> **Exercise**
When you repeat the entries below, keep each word exactly as it is and drop the pictures.

> **Data to process**

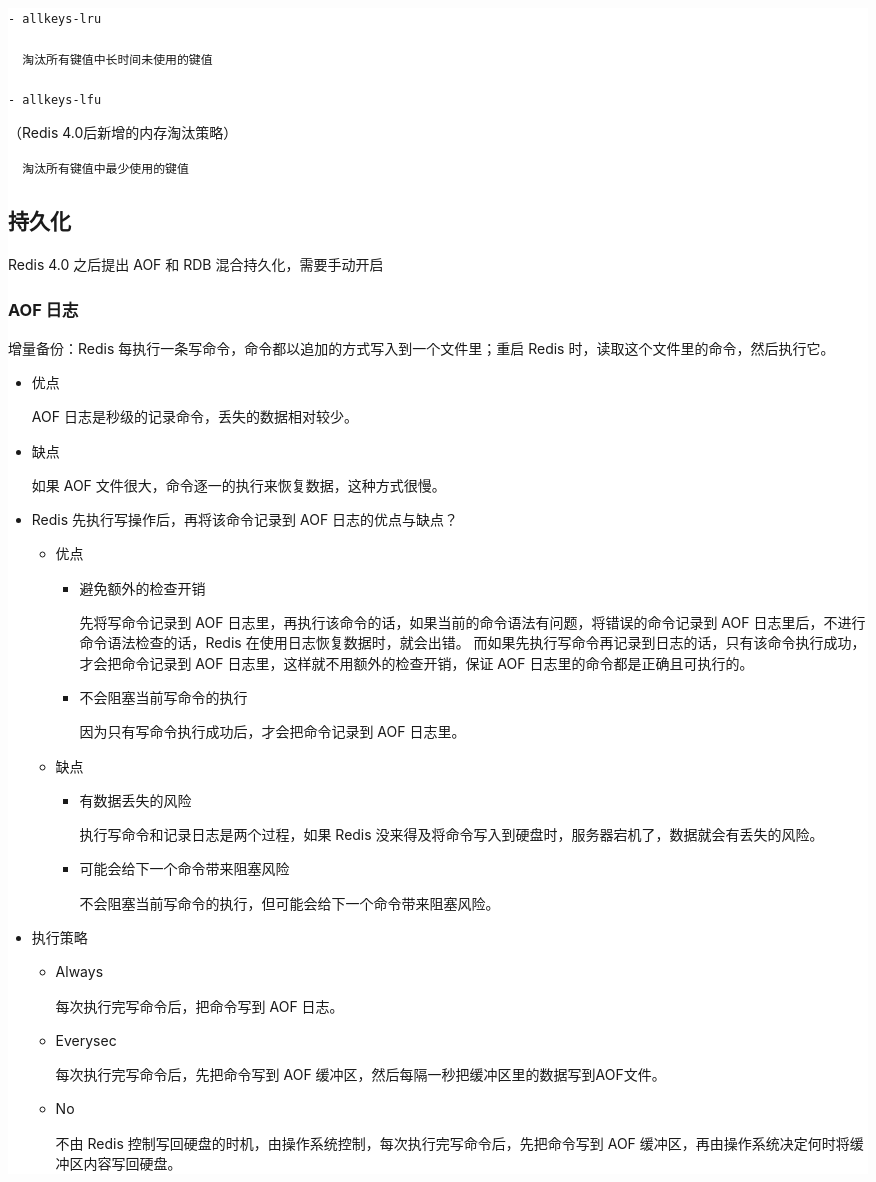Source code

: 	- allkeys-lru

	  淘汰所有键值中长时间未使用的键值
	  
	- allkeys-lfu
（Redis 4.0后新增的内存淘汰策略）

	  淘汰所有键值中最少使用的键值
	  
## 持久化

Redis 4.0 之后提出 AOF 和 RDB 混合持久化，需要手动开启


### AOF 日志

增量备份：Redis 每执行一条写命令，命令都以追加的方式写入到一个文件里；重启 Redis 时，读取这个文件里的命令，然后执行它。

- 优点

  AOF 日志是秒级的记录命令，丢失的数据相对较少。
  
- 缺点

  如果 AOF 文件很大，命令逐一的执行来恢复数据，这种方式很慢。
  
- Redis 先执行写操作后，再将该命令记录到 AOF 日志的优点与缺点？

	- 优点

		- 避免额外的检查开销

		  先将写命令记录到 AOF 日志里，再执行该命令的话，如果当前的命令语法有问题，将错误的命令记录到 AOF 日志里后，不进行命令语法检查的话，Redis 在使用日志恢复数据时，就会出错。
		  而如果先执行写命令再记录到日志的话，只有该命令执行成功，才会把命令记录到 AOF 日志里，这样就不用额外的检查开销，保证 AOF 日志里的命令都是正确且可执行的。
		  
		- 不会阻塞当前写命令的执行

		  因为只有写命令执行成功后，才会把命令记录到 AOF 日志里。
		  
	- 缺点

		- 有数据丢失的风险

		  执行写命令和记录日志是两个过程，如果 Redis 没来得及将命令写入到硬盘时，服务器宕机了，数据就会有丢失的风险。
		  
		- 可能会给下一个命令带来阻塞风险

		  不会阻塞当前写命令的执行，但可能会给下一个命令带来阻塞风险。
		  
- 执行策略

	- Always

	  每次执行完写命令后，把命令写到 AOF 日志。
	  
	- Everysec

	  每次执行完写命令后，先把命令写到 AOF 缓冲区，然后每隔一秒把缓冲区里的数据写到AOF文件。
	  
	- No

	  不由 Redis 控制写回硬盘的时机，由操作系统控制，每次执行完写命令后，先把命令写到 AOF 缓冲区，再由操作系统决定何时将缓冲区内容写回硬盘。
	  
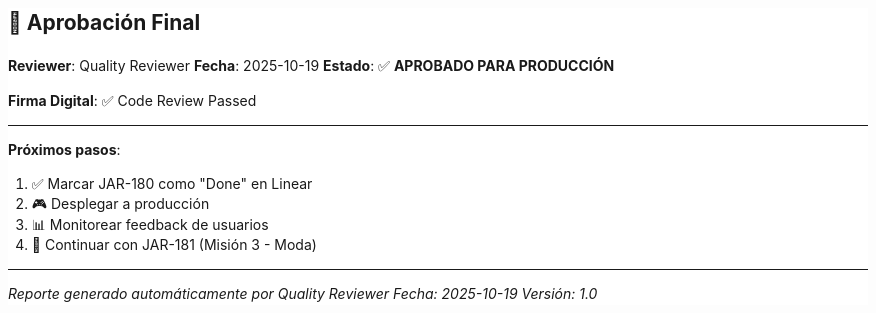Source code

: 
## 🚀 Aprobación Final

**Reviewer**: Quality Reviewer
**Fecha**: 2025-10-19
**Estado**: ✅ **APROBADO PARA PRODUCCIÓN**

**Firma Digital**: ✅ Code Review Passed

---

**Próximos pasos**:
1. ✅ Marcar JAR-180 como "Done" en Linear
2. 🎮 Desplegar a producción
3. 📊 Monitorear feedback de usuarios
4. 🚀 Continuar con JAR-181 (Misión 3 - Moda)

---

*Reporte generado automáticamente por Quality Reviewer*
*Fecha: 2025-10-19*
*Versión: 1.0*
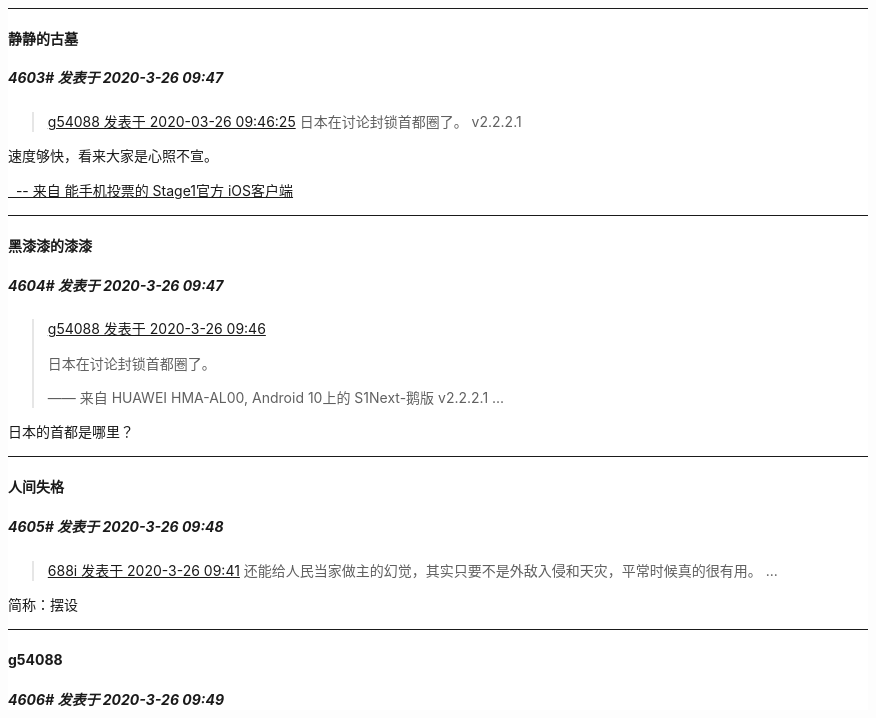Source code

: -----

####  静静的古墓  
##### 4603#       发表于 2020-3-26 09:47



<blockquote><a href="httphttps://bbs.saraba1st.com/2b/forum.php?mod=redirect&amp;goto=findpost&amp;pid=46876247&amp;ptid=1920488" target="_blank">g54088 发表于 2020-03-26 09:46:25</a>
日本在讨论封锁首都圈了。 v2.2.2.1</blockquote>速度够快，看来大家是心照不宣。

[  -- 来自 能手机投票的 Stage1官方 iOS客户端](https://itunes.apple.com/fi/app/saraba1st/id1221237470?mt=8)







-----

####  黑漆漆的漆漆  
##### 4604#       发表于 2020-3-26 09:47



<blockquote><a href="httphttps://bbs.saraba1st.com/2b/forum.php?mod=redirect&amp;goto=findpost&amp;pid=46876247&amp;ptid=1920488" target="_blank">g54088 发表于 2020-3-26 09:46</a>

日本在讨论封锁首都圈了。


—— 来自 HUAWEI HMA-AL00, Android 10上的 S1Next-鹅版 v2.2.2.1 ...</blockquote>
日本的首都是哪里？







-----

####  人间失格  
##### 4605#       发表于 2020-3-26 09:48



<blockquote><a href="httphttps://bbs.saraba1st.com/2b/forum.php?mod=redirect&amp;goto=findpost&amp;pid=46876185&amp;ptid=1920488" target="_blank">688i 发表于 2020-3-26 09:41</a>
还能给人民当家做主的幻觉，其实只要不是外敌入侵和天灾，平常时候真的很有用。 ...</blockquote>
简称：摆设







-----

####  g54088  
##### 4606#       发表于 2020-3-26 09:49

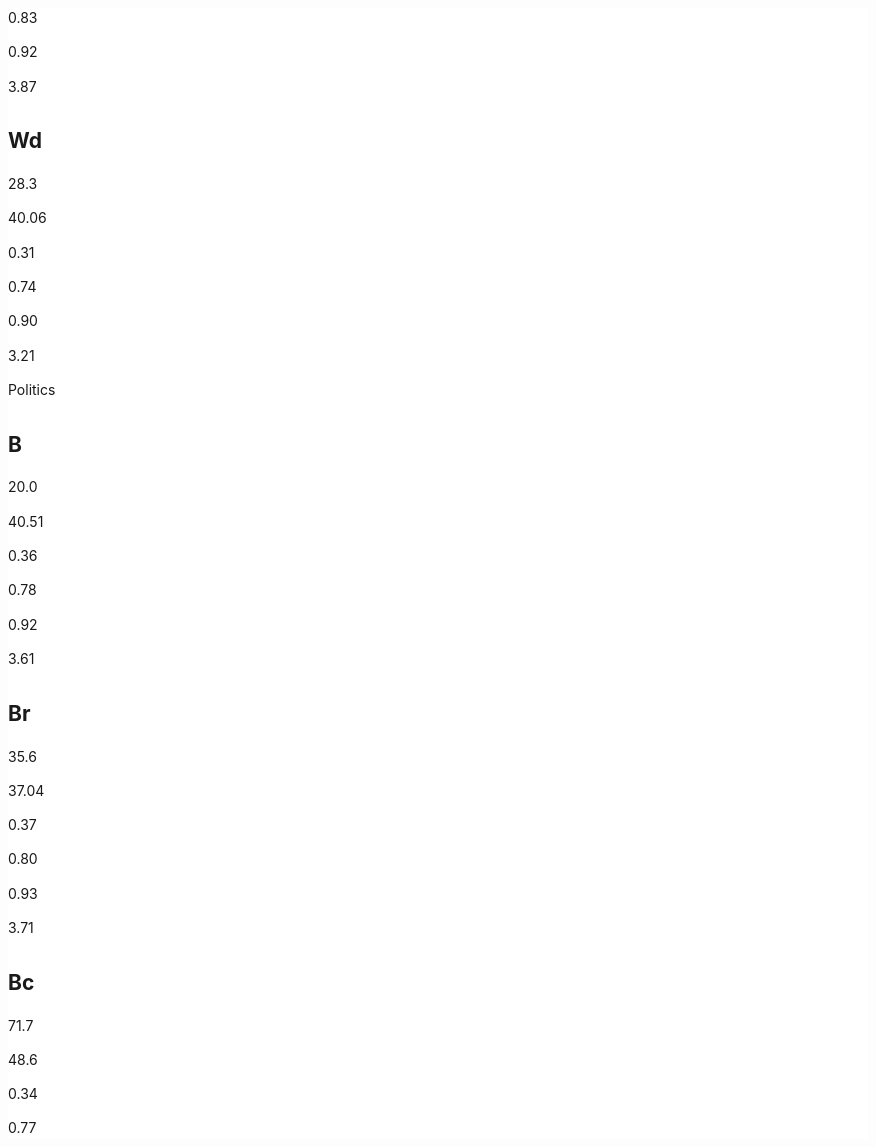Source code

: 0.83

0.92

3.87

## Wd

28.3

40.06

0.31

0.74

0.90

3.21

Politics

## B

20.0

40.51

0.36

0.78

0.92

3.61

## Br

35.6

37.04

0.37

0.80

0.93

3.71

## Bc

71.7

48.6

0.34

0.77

> **Answer section**
Source code

: 	- allkeys-lru

	  淘汰所有键值中长时间未使用的键值
	  
	- allkeys-lfu
（Redis 4.0后新增的内存淘汰策略）

	  淘汰所有键值中最少使用的键值
	  
## 持久化

Redis 4.0 之后提出 AOF 和 RDB 混合持久化，需要手动开启


### AOF 日志

增量备份：Redis 每执行一条写命令，命令都以追加的方式写入到一个文件里；重启 Redis 时，读取这个文件里的命令，然后执行它。

- 优点

  AOF 日志是秒级的记录命令，丢失的数据相对较少。
  
- 缺点

  如果 AOF 文件很大，命令逐一的执行来恢复数据，这种方式很慢。
  
- Redis 先执行写操作后，再将该命令记录到 AOF 日志的优点与缺点？

	- 优点

		- 避免额外的检查开销

		  先将写命令记录到 AOF 日志里，再执行该命令的话，如果当前的命令语法有问题，将错误的命令记录到 AOF 日志里后，不进行命令语法检查的话，Redis 在使用日志恢复数据时，就会出错。
		  而如果先执行写命令再记录到日志的话，只有该命令执行成功，才会把命令记录到 AOF 日志里，这样就不用额外的检查开销，保证 AOF 日志里的命令都是正确且可执行的。
		  
		- 不会阻塞当前写命令的执行

		  因为只有写命令执行成功后，才会把命令记录到 AOF 日志里。
		  
	- 缺点

		- 有数据丢失的风险

		  执行写命令和记录日志是两个过程，如果 Redis 没来得及将命令写入到硬盘时，服务器宕机了，数据就会有丢失的风险。
		  
		- 可能会给下一个命令带来阻塞风险

		  不会阻塞当前写命令的执行，但可能会给下一个命令带来阻塞风险。
		  
- 执行策略

	- Always

	  每次执行完写命令后，把命令写到 AOF 日志。
	  
	- Everysec

	  每次执行完写命令后，先把命令写到 AOF 缓冲区，然后每隔一秒把缓冲区里的数据写到AOF文件。
	  
	- No

	  不由 Redis 控制写回硬盘的时机，由操作系统控制，每次执行完写命令后，先把命令写到 AOF 缓冲区，再由操作系统决定何时将缓冲区内容写回硬盘。
	  
Source code

: 
## 🚀 Aprobación Final

**Reviewer**: Quality Reviewer
**Fecha**: 2025-10-19
**Estado**: ✅ **APROBADO PARA PRODUCCIÓN**

**Firma Digital**: ✅ Code Review Passed

---

**Próximos pasos**:
1. ✅ Marcar JAR-180 como "Done" en Linear
2. 🎮 Desplegar a producción
3. 📊 Monitorear feedback de usuarios
4. 🚀 Continuar con JAR-181 (Misión 3 - Moda)

---

*Reporte generado automáticamente por Quality Reviewer*
*Fecha: 2025-10-19*
*Versión: 1.0*
Source code

: -----

####  静静的古墓  
##### 4603#       发表于 2020-3-26 09:47



<blockquote><a href="httphttps://bbs.saraba1st.com/2b/forum.php?mod=redirect&amp;goto=findpost&amp;pid=46876247&amp;ptid=1920488" target="_blank">g54088 发表于 2020-03-26 09:46:25</a>
日本在讨论封锁首都圈了。 v2.2.2.1</blockquote>速度够快，看来大家是心照不宣。

[  -- 来自 能手机投票的 Stage1官方 iOS客户端](https://itunes.apple.com/fi/app/saraba1st/id1221237470?mt=8)







-----

####  黑漆漆的漆漆  
##### 4604#       发表于 2020-3-26 09:47



<blockquote><a href="httphttps://bbs.saraba1st.com/2b/forum.php?mod=redirect&amp;goto=findpost&amp;pid=46876247&amp;ptid=1920488" target="_blank">g54088 发表于 2020-3-26 09:46</a>

日本在讨论封锁首都圈了。


—— 来自 HUAWEI HMA-AL00, Android 10上的 S1Next-鹅版 v2.2.2.1 ...</blockquote>
日本的首都是哪里？







-----

####  人间失格  
##### 4605#       发表于 2020-3-26 09:48



<blockquote><a href="httphttps://bbs.saraba1st.com/2b/forum.php?mod=redirect&amp;goto=findpost&amp;pid=46876185&amp;ptid=1920488" target="_blank">688i 发表于 2020-3-26 09:41</a>
还能给人民当家做主的幻觉，其实只要不是外敌入侵和天灾，平常时候真的很有用。 ...</blockquote>
简称：摆设







-----

####  g54088  
##### 4606#       发表于 2020-3-26 09:49

Source code

: 0.83

0.92

3.87

## Wd

28.3

40.06

0.31

0.74

0.90

3.21

Politics

## B

20.0

40.51

0.36

0.78

0.92

3.61

## Br

35.6

37.04

0.37

0.80

0.93

3.71

## Bc

71.7

48.6

0.34

0.77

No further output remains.